**Task set:**
a - In the passage on fair value measurement below, translate this sentence into Spanish: "We did not have any Level 2 or Level 3 assets or liabilities as of Sept 30, 2010."
b - Continue the passage on fair value measurement below, picking up after its final sentence.

**Supplied text:**
┌──
The FASB defines fair value as the price that would be received to sell an asset or paid to transfer a liability in an orderly transaction between market participants at the measurement date. Additionally, the FASB requires the use of valuation techniques that maximize the use of observable inputs and minimize the use of unobservable inputs.
These inputs are prioritized below:
Level 1: | Observable inputs such as quoted market prices in active markets for identical assets or liabilities. |
Level 2: | Observable market-based inputs or unobservable inputs that are corroborated by market data |
Level 3: | Unobservable inputs for which there is little or no market data, which require the use of the reporting entity's own assumptions. |
We did not have any Level 2 or Level 3 assets or liabilities as of Sept 30, 2010.
Cash and cash equivalents include money market securities and commercial paper and marketable securities representing certificates of deposits maturing in less than one year that are considered to be highly liquid and easily tradable. These securities are valued using inputs observable in active markets for identical securities and are therefore classified as Level 1 within the fair value hierarchy.
In addition, the FASB issued, "The Fair Value Option for Financial Assets and Financial Liabilities," effective for May 1, 2008. This guidance expands opportunities to use fair value measurements in financial reporting and permits entities to choose to measure many financial instruments and certain other items at fair value. We did not elect the fair value option for any of our qualifying financial instruments, other than those subject to a recent acquisition.
└──
**Entries supplied:**
┌──
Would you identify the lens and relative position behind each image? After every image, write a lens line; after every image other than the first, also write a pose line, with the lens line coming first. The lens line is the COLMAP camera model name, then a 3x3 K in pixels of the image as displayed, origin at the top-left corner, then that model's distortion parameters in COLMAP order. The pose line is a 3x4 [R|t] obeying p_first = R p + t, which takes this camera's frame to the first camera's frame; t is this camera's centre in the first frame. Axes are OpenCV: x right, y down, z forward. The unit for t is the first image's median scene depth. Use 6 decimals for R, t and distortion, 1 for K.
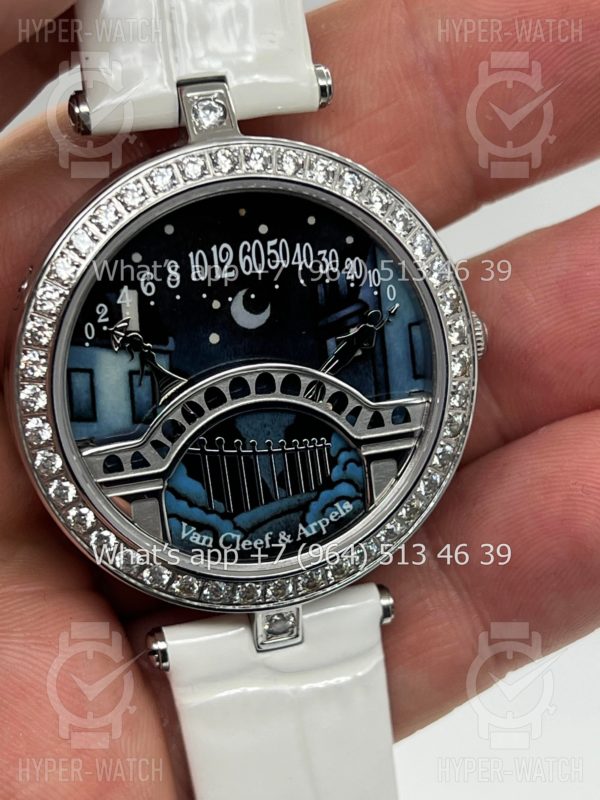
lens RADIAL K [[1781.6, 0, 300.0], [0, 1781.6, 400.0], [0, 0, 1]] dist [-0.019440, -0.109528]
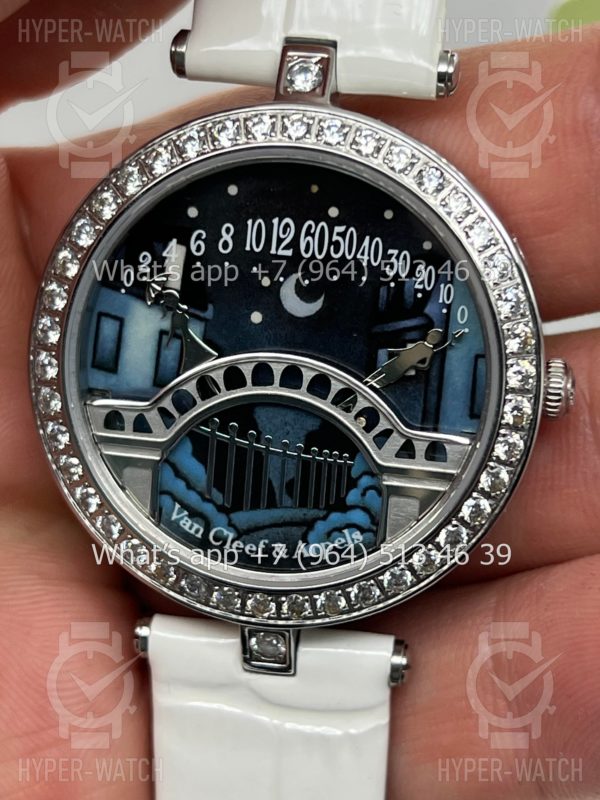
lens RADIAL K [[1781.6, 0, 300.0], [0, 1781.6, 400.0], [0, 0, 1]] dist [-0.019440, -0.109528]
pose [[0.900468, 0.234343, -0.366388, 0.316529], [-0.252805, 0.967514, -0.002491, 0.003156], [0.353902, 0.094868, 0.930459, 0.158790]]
└──
┌──
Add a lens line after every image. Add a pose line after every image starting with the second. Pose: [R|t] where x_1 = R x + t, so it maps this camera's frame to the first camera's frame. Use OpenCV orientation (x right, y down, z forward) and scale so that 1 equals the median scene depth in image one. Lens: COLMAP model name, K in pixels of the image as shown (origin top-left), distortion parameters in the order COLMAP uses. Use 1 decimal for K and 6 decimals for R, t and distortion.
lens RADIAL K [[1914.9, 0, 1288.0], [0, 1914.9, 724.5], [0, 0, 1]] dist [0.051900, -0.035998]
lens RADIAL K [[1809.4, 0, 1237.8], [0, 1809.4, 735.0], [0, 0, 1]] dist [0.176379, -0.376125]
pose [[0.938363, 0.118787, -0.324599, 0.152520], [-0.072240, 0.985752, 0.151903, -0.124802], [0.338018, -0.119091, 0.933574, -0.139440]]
└──
**Results by task:**
a - No teníamos ningún activo ni pasivo de Nivel 2 o Nivel 3 al 30 de septiembre de 2010.

b -
Warrant Liability
The warrant liability is calculated using a Barrier Option Model with MonteCarlo Simulation from Global Derivatives.com. The current stock price, the stock volatility for the prior three months and the risk free rate (treasury bills) equal to the remaining term of the warrants are the inputs used in this valuation model. This model specifically addresses the fact that no additional shares of stock will need to be issued if our stock price hits the target (barrier) of $.50 or $.15. The stock volatility for any quarter is capped at 90% as volatilities greater than this produce an unreasonably low estimation of liability. This amount is adjusted quarterly based upon the changes in valuation provided by the model. The valuation model produced a $1,448,400 warrant liability as of December 31, 2010 and no warrant liability as of June 30, 2011 as all outstanding warrants had been fully satisfied with the issuance of common stock..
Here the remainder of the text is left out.